Having provoked extensive existential angst and worry through a Covid-19 Project Fear, governments are now faced with societies that are petrified of normal life and are pushing back against any easing of the lockdown.
A new poll by Opinium in the UK reveals that the vast majority of Britons remain strongly opposed to lifting the coronavirus lockdown; just one in five want schools, pubs and restaurants to be reopened.
This poll found that only 17 percent of people think the conditions have been met to consider reopening schools, as opposed to the 67 percent who say they have not been met and schools should stay closed.
Opposition to reopening restaurants and pubs – and allowing mass gatherings in sports and other stadiums to resume – is even higher. Just 11 percent of people think the time is right to consider reopening restaurants, while 78 percent are against. Only nine percent believe it would be correct to consider reopening pubs, while 81 percent are against; seven percent say it would be right to allow mass gatherings at sports events or concerts to resume, with 84 percent against.
These figures are striking. They are naturally fuelling a debate inside the government over how to strike a balance between keeping the public safe and minimising the financial catastrophe of a shutdown economy.
But they are not surprising. From the outset, most governments have adopted the Project Fear approach to dealing with the threat posed by Covid-19. We were all at risk, we were told. The virus didn’t respect borders, age, class, ethnicity or race, they said, as if the virus had a conscious plan to smite all of humanity indiscriminately. Lockdowns were necessary to flatten the curve and protect the health service.
But we now know that a lot of this was just fearmongering and exaggeration.
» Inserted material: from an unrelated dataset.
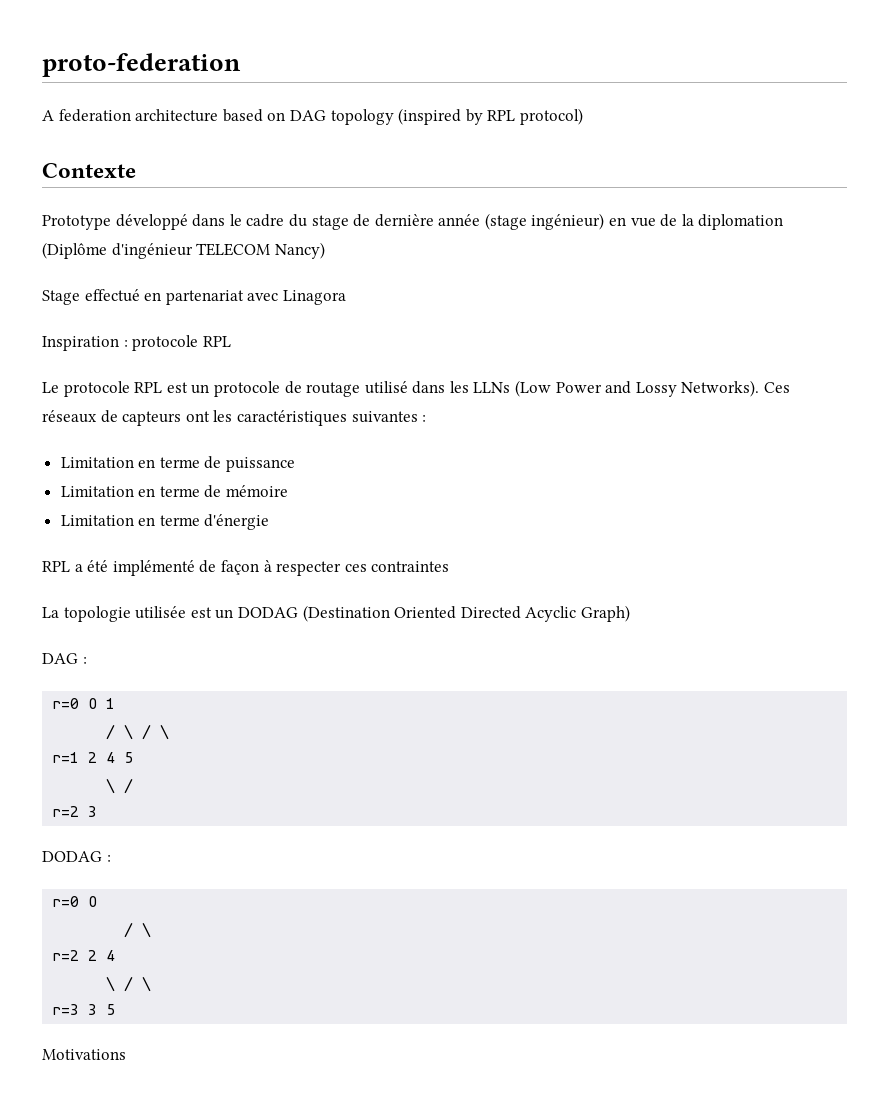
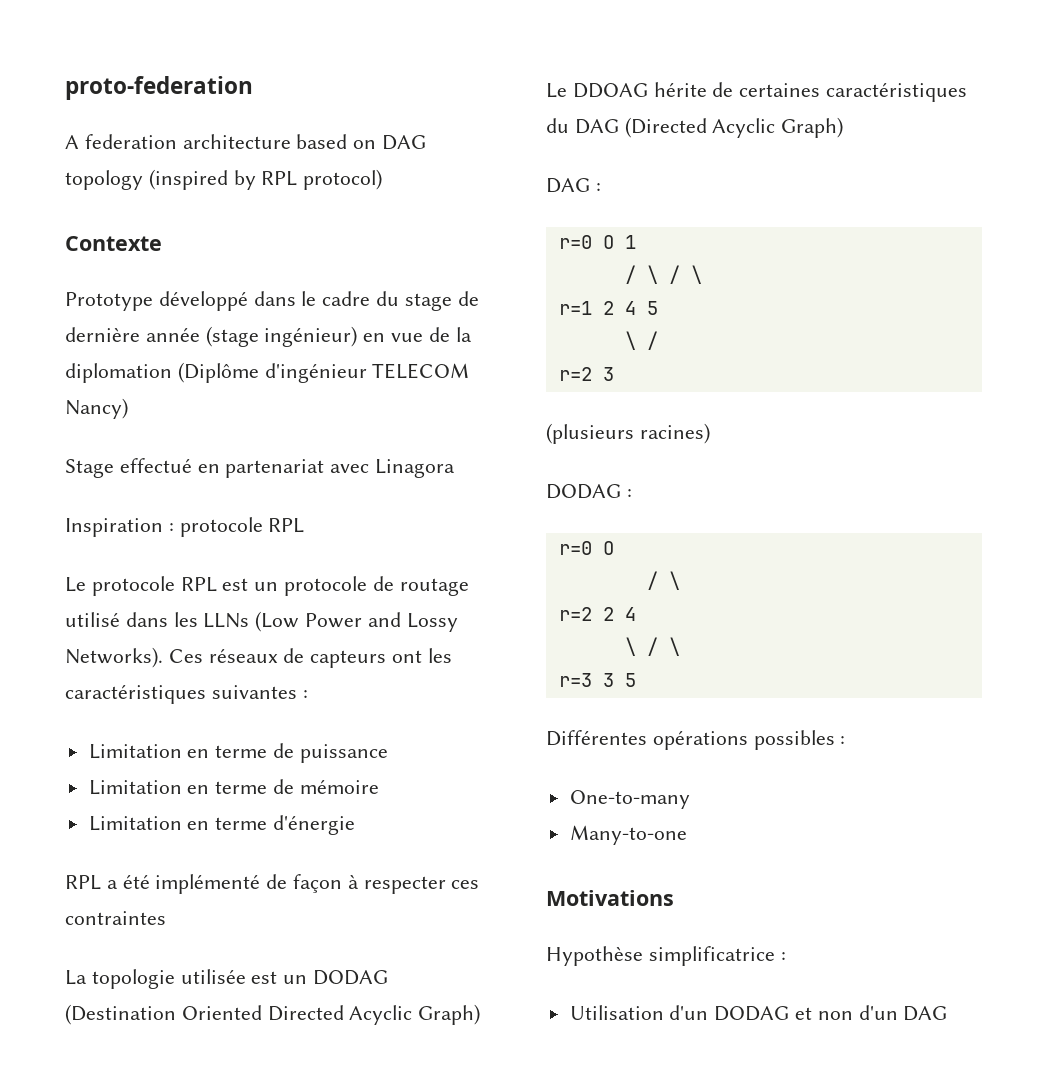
(630, 613) none -> [546,82,968,102] [546,117,844,138] Le DDOAG hérite de certaines caractéristiques du DAG (Directed Acyclic Graph)
(98, 811) none -> [546,423,710,444] // (plusieurs racines)
[42,1049,126,1060] Motivations -> [546,730,846,750] [569,790,690,809] [569,825,687,845] [546,890,674,906] [546,946,786,966] [569,1005,948,1021] Différentes opérations possibles : // One-to-many // Many-to-one // Motivations // Hypothèse simplificatrice : // Utilisation d'un DODAG et non d'un DAG

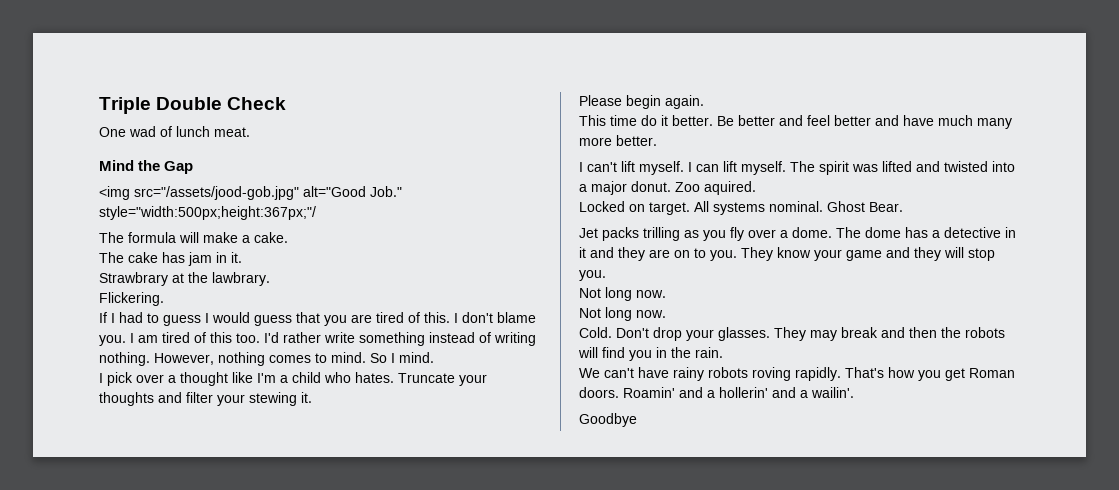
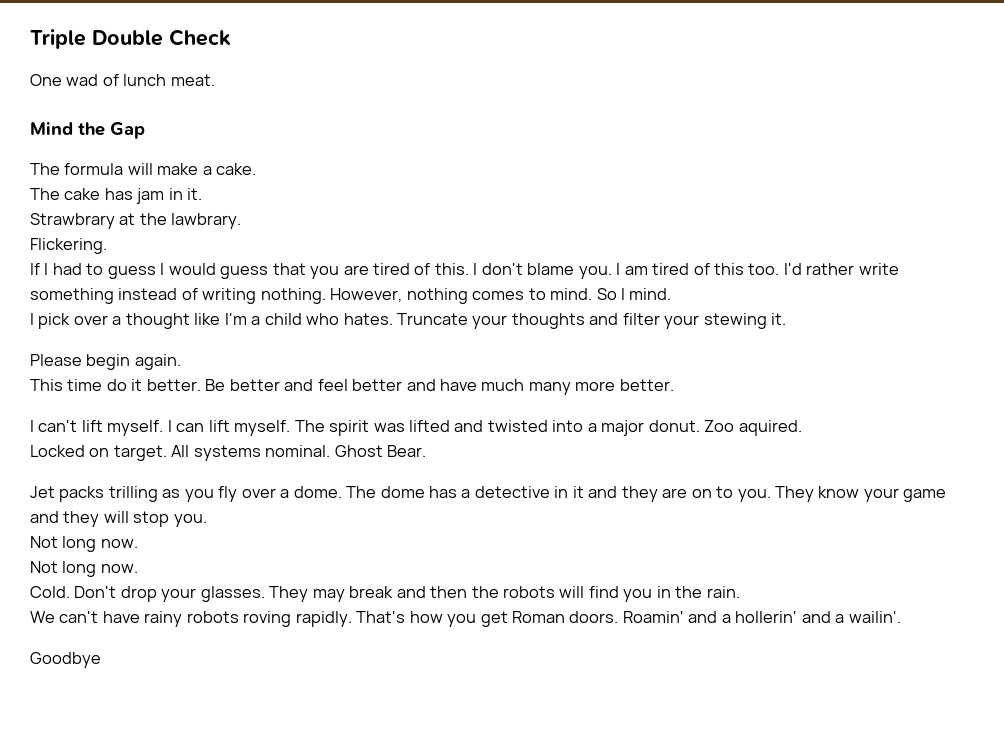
[99,186,402,200] [99,206,316,220] // <img src="/assets/jood-gob.jpg" alt="Good Job." style="width:500px;height:367px;"/ -> (145, 130) none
It is clear that there are important differences in the level of threat Covid-19 represents; that it is possible to develop a strategy that can protect the vulnerable and the health service while not shutting down the economy upon which we all depend for everything in life.
Flattening the curve did not require riding roughshod over basic freedoms and the critical reproduction of economic life. It required a balanced, sober strategy, with targeted support and resources for where they were really needed.
But Project-Covid-19-Fear happened because most governments thought that it was only by literally scaring people to death that compliance, rather than resistance, to a lockdown could be achieved.
As Marcus Aurelius puts it at the start of the film ‘Gladiator’, they “unleashed hell.” They unleashed fear, convincing people that going outside was dangerous, that other people were a grave threat to health and even lives, and that detention in their homes was the only realistic option available.
How can anyone now be shocked when the fear-driven, excessively policed public now feels a deep trepidation and a sense of increased vulnerability, nervous that returning to work would be like putting your head above a First World War trench at the Somme? A desire to cocoon yourself in the security of locked doors with access to technology that can allow communications with work, family and friends – but steer clear of pestilence – was not irrational. It was inevitable.
But it is an existential crisis with a very destructive dynamic which will be with us for some time to come. In fact, what governments are going to learn to their cost is that unleashing existential angst is easy, but turning it off is not.
There is an irony at play in this crisis: in the UK, since the vote for Brexit, the Remainer elite have poured scorn on the British public for having dared to defy them and voting to leave the EU. Now that polls suggest a majority are in favour of maintaining the lockdown, to which Remainers have fervently subscribed, they are embracing ‘public opinion’ like never before.
This is tragically short-sighted, because what everyone seems to be missing is that there is no ‘public’ anymore – just a collection of fearful, atomised individuals, isolated from society and living in trepidation of the future.
This fractured caricature of society represents a barrier to the kind of social solidarity, organisation, and vision that will be needed to get over the impact of this crisis and the future repercussions of disastrous decisions like shutting down the economy.
In fact, this fear of a return to some kind of normalcy, where we balance risk and uncertainty with life itself, now threatens to be the critical criterion governments are not considering when thinking about what conditions would allow an easing of the lockdown. Ensuring health workers have enough PPE as a criterion is a walk in the park compared to what this existential barrier could represent for the future.